EFX Allocations on Some Multi-graph Classes

TL;DR

This paper extends the existence of EFX allocations from simple graphs to multi-graphs, providing polynomial-time algorithms for certain classes with cancellable valuations, advancing fair division theory.

Contribution

It proves the existence and computability of EFX allocations in multi-graphs for specific classes, generalizing previous results from simple graphs.

Findings

EFX allocations exist in bipartite multi-graphs

EFX allocations exist in multi-trees with monotone valuations

EFX allocations exist in multi-graphs with certain girth conditions

Abstract

The existence of EFX allocations is one of the most significant open questions in fair division. Recent work by Christodolou, Fiat, Koutsoupias, and Sgouritsa ("Fair allocation in graphs", EC 2023) establishes the existence of EFX allocations for graphical valuations, when agents are vertices in a graph, items are edges, and each item has zero value for all agents other than those at its end-points. Thus in this setting, each good has non-zero value for at most two agents, and there is at most one good valued by any pair of agents. This marks one of the few cases when an exact and complete EFX allocation is known to exist for arbitrary agents. In this work, we extend these results to multi-graphs, when each pair of vertices can have more than one edge between them.
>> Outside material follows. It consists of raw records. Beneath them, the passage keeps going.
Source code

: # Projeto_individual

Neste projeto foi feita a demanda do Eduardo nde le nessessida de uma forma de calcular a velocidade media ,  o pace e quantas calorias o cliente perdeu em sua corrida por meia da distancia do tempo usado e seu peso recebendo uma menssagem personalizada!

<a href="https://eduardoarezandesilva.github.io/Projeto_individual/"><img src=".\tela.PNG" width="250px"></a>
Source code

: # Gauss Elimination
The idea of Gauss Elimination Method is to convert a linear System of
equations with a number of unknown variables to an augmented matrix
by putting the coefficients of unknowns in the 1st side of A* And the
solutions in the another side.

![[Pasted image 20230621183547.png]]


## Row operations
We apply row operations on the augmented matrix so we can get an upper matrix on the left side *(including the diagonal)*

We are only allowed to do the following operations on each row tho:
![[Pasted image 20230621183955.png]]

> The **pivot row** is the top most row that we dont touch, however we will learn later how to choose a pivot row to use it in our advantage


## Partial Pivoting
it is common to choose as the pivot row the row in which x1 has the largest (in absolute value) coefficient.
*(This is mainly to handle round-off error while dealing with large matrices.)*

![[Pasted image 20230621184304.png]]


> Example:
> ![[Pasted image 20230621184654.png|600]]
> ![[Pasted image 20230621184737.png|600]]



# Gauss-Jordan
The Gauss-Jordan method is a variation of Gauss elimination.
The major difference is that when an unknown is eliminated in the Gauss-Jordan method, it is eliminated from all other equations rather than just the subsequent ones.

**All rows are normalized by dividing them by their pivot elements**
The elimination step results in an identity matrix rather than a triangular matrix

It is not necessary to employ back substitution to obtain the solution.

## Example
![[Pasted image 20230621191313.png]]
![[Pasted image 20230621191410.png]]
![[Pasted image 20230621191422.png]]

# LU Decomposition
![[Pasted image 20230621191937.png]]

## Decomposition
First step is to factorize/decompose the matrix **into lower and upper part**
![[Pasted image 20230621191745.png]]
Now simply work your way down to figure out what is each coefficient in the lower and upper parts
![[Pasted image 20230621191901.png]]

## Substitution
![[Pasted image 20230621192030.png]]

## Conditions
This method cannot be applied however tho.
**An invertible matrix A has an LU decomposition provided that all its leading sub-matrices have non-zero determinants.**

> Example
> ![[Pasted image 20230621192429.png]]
The existence of EFX allocations in multi-graphs is a natural open question given their existence in simple graphs. We show that EFX allocations exist, and can be computed in polynomial time, for agents with cancellable valuations in the following cases: (i) bipartite multi-graphs, (ii) multi-trees with monotone valuations, and (iii) multi-graphs with girth $(2t-1)$, where $t$ is the chromatic number of the multi-graph. The existence in multi-cycles follows from (i) and (iii).